All he had heard before he turned the volume down as another documentary came on, grossed out by the thought of nature growing inside of a person, was that it was caused by one-sided love. But Paul didn't do love. He hadn't loved a girl since his kindergarten girlfriend.

Except for...

Her.

She smiled at him when he walked into Beanies, swinging the towel she was using to clean the counter over her shoulder. "Hi, what can I get for you? Wait... black coffee, right?"

Paul's cheeks immediately flushed red. She knew his order. He had ordered the same thing every single day for the past four months, but the fact that she even recognized him made him want to giggle and run away like a toddler who just got intimidated by a girl in his class.

"Yeah!

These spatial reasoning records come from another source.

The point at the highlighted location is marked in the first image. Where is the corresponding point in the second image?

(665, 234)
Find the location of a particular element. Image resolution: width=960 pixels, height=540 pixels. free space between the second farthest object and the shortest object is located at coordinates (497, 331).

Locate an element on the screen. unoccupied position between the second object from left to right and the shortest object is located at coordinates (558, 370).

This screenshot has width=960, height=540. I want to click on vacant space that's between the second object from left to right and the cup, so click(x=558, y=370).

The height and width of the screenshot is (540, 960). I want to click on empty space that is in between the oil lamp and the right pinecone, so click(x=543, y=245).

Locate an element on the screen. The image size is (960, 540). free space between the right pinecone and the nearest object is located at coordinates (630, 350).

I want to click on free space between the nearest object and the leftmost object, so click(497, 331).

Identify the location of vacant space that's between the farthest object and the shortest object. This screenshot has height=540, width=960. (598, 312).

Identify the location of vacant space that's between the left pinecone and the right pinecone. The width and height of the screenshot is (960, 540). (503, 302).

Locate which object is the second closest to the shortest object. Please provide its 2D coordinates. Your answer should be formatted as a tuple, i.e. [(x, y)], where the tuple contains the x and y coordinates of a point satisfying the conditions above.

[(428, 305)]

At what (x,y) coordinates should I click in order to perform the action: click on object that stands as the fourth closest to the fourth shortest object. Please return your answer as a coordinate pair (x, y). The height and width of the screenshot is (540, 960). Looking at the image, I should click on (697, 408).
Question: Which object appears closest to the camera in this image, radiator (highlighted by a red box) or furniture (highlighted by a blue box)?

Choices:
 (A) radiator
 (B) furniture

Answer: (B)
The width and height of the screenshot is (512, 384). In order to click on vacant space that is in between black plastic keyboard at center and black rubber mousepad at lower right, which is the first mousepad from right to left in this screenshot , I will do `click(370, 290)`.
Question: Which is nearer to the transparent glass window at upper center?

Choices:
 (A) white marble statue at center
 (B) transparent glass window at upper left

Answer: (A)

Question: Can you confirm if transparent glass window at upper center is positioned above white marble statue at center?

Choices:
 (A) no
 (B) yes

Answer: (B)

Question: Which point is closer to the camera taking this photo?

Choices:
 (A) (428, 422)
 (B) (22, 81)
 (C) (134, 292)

How- I..." Not able to find the right words and not wanting to embarrass himself even more, he settled on dropping a twenty-dollar bill in the tip jar.

The woman smiled, turning around to make his coffee, a loose strand of hair, and a hairpin still stuck in it, bounced as she moved.

"So... busy day?" There's no one in the shop. "I mean... the weather is nice?" Well, she has eyes.

But she laughed, sliding the takeout cup towards him. "Yeah, too bad I have to stay inside all day. Too bad we don't have space to put some tables out front, I think it would really get us some more customers."

"Yeah, with the nice weather, and the... sun."

Paul was thirty-one, and he still didn't know to talk to a hot girl. Maybe he could learn some things from Ted, after all.

"Hello?" the barista asked, waving her hand in front of his face.

"Huh, what?"

She chuckled. "You spaced out for a bit, dude. Your total is three bucks."

Paul nodded, handing her five dollars. "Keep the change."

She raised an eyebrow. "You sure? You already tipped twen- You know what, more money for me!" She chuckled, pocketing the bill. Paul let out a forced laugh, desperately wishing he wasn't actually as red as he felt.

Paul took the cup, taking a big sip from the still-hot liquid.

"I'm Emma, by the way," the barista told him, smiling.

"Oh..." Yep. His cheeks were definitely redder than that damn uniform Frank makes his employees wear. "I'm-"

He got cut off by a sharp pain in his chest, and the unpleasant feeling of what he assumed was another flower making its way up his throat.

He gagged, bolting out of the store before he could tell her his name, the coffee spilling out of the cup in his hurry.

Paul gagged and coughed and gasped for air as the flower fell onto the pavement in front of him, leaving behind a strong metallic taste in his mouth. A few strangers looked at him, but he shot them an awkward smile, brushing off the questions they asked.